— What is being asked —
Line count for the string "Bokep" in the records below: report that figure and nothing else.

— Stored data —

-.-.-

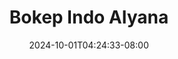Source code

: --- 
title: "Bokep Indo Alyana"
description: "download bokep Bokep Indo Alyana twitter   terbaru"
date: 2024-10-01T04:24:33-08:00
file_code: "bc0n0qyxx2fi"
draft: false
cover: "i38xl2lpl6go6chn.jpg"
tags: ["Bokep", "Indo", "Alyana", "bokep-indo", "bokep-viral", "bokep-ig"]
length: 3363
fld_id: "1483129"
foldername: "Alyana id telegram"
categories: ["Alyana id telegram"]
views: 0
---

-.-.-

— Exercise solution —
3